Page layout parsing data:

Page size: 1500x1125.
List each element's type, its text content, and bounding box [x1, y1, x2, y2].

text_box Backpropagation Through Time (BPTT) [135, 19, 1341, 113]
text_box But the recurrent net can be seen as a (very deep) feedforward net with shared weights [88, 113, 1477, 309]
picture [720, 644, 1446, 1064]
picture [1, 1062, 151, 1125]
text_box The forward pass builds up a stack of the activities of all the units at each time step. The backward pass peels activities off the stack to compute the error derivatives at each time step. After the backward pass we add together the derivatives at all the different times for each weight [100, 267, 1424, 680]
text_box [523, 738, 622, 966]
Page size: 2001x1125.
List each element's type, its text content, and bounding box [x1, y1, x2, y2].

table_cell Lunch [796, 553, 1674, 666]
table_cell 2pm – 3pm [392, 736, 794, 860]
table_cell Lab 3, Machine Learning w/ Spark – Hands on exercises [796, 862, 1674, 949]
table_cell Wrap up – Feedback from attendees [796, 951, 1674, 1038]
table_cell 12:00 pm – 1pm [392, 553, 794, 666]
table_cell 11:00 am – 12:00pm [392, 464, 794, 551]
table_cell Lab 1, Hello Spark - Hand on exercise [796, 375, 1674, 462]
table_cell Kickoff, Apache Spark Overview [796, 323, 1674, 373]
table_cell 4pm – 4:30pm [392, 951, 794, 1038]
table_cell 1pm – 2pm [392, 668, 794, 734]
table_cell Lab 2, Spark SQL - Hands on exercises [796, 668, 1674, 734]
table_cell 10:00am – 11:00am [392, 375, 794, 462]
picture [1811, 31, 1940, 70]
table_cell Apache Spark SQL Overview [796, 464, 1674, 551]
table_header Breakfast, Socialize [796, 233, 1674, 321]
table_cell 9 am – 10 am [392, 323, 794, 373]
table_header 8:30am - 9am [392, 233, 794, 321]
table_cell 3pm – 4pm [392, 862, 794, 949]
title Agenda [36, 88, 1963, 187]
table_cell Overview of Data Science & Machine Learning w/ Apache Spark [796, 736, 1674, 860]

TASK DETAILS: The response should consist of every record above, reproduced exactly.

ANSWER TO THE PROBLEM:
Page size: 1500x1125.
List each element's type, its text content, and bounding box [x1, y1, x2, y2].

text_box Backpropagation Through Time (BPTT) [135, 19, 1341, 113]
text_box But the recurrent net can be seen as a (very deep) feedforward net with shared weights [88, 113, 1477, 309]
picture [720, 644, 1446, 1064]
picture [1, 1062, 151, 1125]
text_box The forward pass builds up a stack of the activities of all the units at each time step. The backward pass peels activities off the stack to compute the error derivatives at each time step. After the backward pass we add together the derivatives at all the different times for each weight [100, 267, 1424, 680]
text_box [523, 738, 622, 966]
Page size: 2001x1125.
List each element's type, its text content, and bounding box [x1, y1, x2, y2].

table_cell Lunch [796, 553, 1674, 666]
table_cell 2pm – 3pm [392, 736, 794, 860]
table_cell Lab 3, Machine Learning w/ Spark – Hands on exercises [796, 862, 1674, 949]
table_cell Wrap up – Feedback from attendees [796, 951, 1674, 1038]
table_cell 12:00 pm – 1pm [392, 553, 794, 666]
table_cell 11:00 am – 12:00pm [392, 464, 794, 551]
table_cell Lab 1, Hello Spark - Hand on exercise [796, 375, 1674, 462]
table_cell Kickoff, Apache Spark Overview [796, 323, 1674, 373]
table_cell 4pm – 4:30pm [392, 951, 794, 1038]
table_cell 1pm – 2pm [392, 668, 794, 734]
table_cell Lab 2, Spark SQL - Hands on exercises [796, 668, 1674, 734]
table_cell 10:00am – 11:00am [392, 375, 794, 462]
picture [1811, 31, 1940, 70]
table_cell Apache Spark SQL Overview [796, 464, 1674, 551]
table_header Breakfast, Socialize [796, 233, 1674, 321]
table_cell 9 am – 10 am [392, 323, 794, 373]
table_header 8:30am - 9am [392, 233, 794, 321]
table_cell 3pm – 4pm [392, 862, 794, 949]
title Agenda [36, 88, 1963, 187]
table_cell Overview of Data Science & Machine Learning w/ Apache Spark [796, 736, 1674, 860]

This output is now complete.